- Episode no.: Episode 144
- Directed by: Ronald Eastman; Rosemary Eastman;
- Written by: Jeffery Boswall
- Narrated by: Peter Scott
- Cinematography by: Ronald Eastman
- Editing by: Tom Poore
- Production code: BBC Natural History Unit
- Original air date: 1966

= The Private Life of the Kingfisher =

"The Private Life of the Kingfisher" is a 1966 television episode of the nature series Look, was the first BBC natural history film to be shown in colour.

Depicting a pair of common kingfishers at their underground nest on the River Test in Hampshire, England, it was filmed and directed by Ronald and Rosemary Eastman, (Ron doing the photography and Rosemary the sound), written and produced by Jeffery Boswall, and narrated by Peter Scott.

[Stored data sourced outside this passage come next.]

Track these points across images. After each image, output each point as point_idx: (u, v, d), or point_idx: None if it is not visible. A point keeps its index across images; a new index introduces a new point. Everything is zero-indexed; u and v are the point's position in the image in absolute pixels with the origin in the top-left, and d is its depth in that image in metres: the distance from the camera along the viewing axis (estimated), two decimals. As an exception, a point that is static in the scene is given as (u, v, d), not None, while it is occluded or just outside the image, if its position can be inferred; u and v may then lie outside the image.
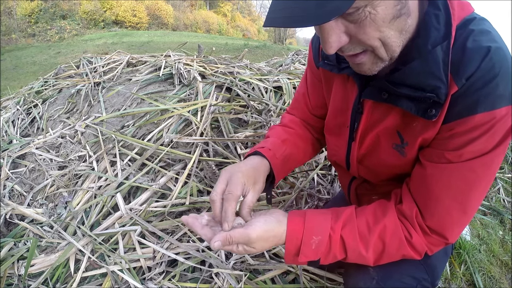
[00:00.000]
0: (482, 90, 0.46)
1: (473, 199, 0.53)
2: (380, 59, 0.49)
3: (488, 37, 0.47)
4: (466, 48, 0.47)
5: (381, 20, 0.43)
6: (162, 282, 1.00)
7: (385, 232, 0.56)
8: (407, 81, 0.51)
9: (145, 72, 2.02)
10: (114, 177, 1.35)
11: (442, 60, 0.48)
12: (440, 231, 0.55)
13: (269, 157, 0.69)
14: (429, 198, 0.55)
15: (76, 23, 18.26)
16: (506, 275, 1.30)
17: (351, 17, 0.43)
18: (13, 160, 1.65)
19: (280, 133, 0.78)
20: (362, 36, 0.45)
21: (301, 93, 0.83)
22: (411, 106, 0.52)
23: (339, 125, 0.69)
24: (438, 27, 0.48)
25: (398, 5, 0.43)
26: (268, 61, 2.92)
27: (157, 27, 22.39)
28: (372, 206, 0.60)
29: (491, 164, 0.50)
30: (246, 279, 0.98)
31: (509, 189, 1.89)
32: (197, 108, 1.61)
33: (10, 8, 17.48)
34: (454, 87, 0.48)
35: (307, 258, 0.56)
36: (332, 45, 0.45)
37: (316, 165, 1.46)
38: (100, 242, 1.12)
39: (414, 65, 0.49)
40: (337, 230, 0.56)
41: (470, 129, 0.48)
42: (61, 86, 2.21)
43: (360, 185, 0.77)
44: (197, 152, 1.39)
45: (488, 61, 0.45)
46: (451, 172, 0.52)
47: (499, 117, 0.46)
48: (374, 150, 0.64)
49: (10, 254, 1.15)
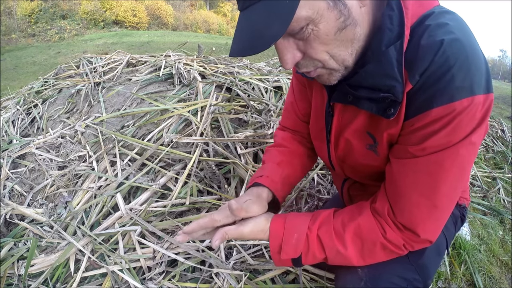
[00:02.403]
0: (438, 84, 0.46)
1: (441, 193, 0.52)
2: (333, 70, 0.52)
3: (444, 30, 0.47)
4: (419, 45, 0.47)
5: (325, 34, 0.46)
6: (162, 282, 1.00)
7: (360, 229, 0.58)
8: (364, 83, 0.53)
9: (145, 72, 2.02)
10: (114, 177, 1.35)
11: (396, 59, 0.48)
12: (411, 227, 0.55)
13: (267, 184, 0.72)
14: (397, 194, 0.55)
15: (76, 23, 18.26)
16: (506, 275, 1.31)
17: (298, 35, 0.47)
18: (13, 160, 1.65)
19: (275, 156, 0.81)
20: (310, 51, 0.48)
21: (289, 102, 0.85)
22: (372, 107, 0.54)
23: (320, 129, 0.71)
24: (392, 27, 0.49)
25: (340, 18, 0.45)
26: (268, 61, 2.92)
27: (157, 27, 22.40)
28: (349, 207, 0.63)
29: (457, 156, 0.49)
30: (246, 279, 0.98)
31: (509, 189, 1.89)
32: (197, 108, 1.61)
33: (10, 8, 17.49)
34: (408, 85, 0.49)
35: (288, 256, 0.60)
36: (287, 62, 0.49)
37: (316, 165, 1.46)
38: (100, 242, 1.12)
39: (369, 68, 0.51)
40: (313, 229, 0.60)
41: (430, 123, 0.49)
42: (61, 86, 2.21)
43: (352, 185, 0.78)
44: (197, 152, 1.39)
45: (441, 54, 0.45)
46: (416, 166, 0.52)
47: (460, 109, 0.46)
48: (350, 151, 0.66)
49: (10, 254, 1.15)
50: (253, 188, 0.72)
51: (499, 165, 2.21)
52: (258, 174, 0.76)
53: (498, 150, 2.38)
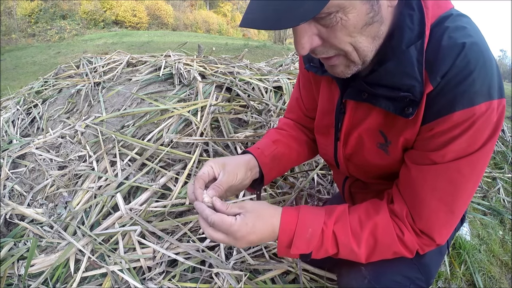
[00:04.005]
0: (459, 88, 0.46)
1: (460, 200, 0.53)
2: (353, 63, 0.50)
3: (463, 33, 0.47)
4: (440, 46, 0.47)
5: (352, 26, 0.44)
6: (162, 282, 1.00)
7: (377, 229, 0.56)
8: (383, 81, 0.52)
9: (145, 72, 2.02)
10: (114, 177, 1.35)
11: (416, 59, 0.48)
12: (428, 233, 0.55)
13: (256, 155, 0.71)
14: (416, 200, 0.55)
15: (76, 23, 18.26)
16: (506, 275, 1.31)
17: (323, 21, 0.44)
18: (13, 160, 1.65)
19: (272, 135, 0.80)
20: (334, 40, 0.46)
21: (294, 98, 0.84)
22: (389, 105, 0.53)
23: (326, 126, 0.71)
24: (412, 27, 0.49)
25: (370, 13, 0.44)
26: (268, 61, 2.92)
27: (157, 27, 22.40)
28: (364, 204, 0.61)
29: (477, 163, 0.50)
30: (246, 279, 0.98)
31: (509, 189, 1.89)
32: (197, 108, 1.60)
33: (10, 8, 17.48)
34: (429, 86, 0.48)
35: (299, 251, 0.57)
36: (304, 46, 0.46)
37: (316, 165, 1.46)
38: (100, 242, 1.12)
39: (389, 66, 0.50)
40: (329, 225, 0.57)
41: (450, 128, 0.48)
42: (61, 86, 2.21)
43: (354, 183, 0.78)
44: (197, 152, 1.39)
45: (463, 57, 0.45)
46: (436, 173, 0.52)
47: (479, 113, 0.46)
48: (359, 150, 0.65)
49: (10, 254, 1.15)
50: (241, 155, 0.71)
51: (499, 165, 2.21)
52: (251, 147, 0.75)
53: (498, 150, 2.38)
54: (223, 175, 0.62)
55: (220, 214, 0.54)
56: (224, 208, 0.55)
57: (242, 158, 0.70)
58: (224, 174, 0.62)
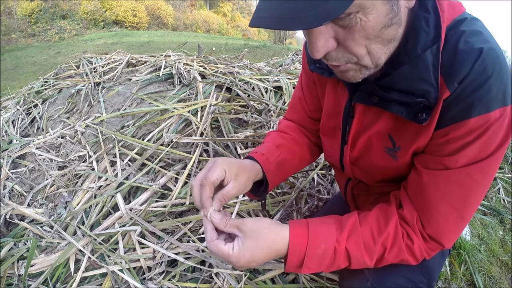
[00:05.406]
0: (476, 93, 0.45)
1: (470, 205, 0.53)
2: (365, 67, 0.48)
3: (480, 38, 0.46)
4: (457, 50, 0.46)
5: (371, 28, 0.42)
6: (162, 282, 1.00)
7: (387, 240, 0.55)
8: (397, 85, 0.50)
9: (145, 72, 2.02)
10: (114, 177, 1.35)
11: (432, 64, 0.47)
12: (437, 238, 0.55)
13: (261, 161, 0.69)
14: (426, 205, 0.54)
15: (76, 23, 18.28)
16: (506, 275, 1.30)
17: (341, 22, 0.42)
18: (13, 160, 1.65)
19: (275, 139, 0.78)
20: (350, 42, 0.44)
21: (297, 97, 0.82)
22: (401, 110, 0.51)
23: (332, 128, 0.69)
24: (428, 30, 0.47)
25: (390, 14, 0.43)
26: (268, 61, 2.92)
27: (157, 27, 22.42)
28: (374, 213, 0.58)
29: (488, 169, 0.49)
30: (246, 279, 0.98)
31: (509, 189, 1.89)
32: (197, 108, 1.60)
33: (10, 8, 17.50)
34: (446, 91, 0.47)
35: (310, 271, 0.55)
36: (319, 50, 0.44)
37: (316, 165, 1.46)
38: (100, 242, 1.12)
39: (403, 70, 0.49)
40: (342, 242, 0.54)
41: (464, 134, 0.48)
42: (61, 86, 2.21)
43: (356, 185, 0.77)
44: (197, 152, 1.39)
45: (481, 63, 0.44)
46: (448, 178, 0.51)
47: (493, 119, 0.46)
48: (366, 153, 0.64)
49: (10, 254, 1.15)
50: (246, 160, 0.68)
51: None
52: (254, 151, 0.73)
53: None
54: (233, 187, 0.59)
55: (217, 242, 0.52)
56: (222, 226, 0.54)
57: (252, 168, 0.66)
58: (235, 186, 0.59)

The Eastmans originally submitted footage as an amateur contribution, but were commissioned by the BBC Natural History Unit to re-film it on a professional basis. The film proved so popular, that it was repeated eight times. It won the silver medal at the 1967 Moscow Film Festival.

Boswall subsequently commissioned a full series of similar Private Life of... films. Rosemary Eastman wrote about making the film in her 1969 book, The Kingfisher.

In 2012, the Eastman's daughter, Liz Bayliss, was interviewed about the film, on the BBC's Countryfile.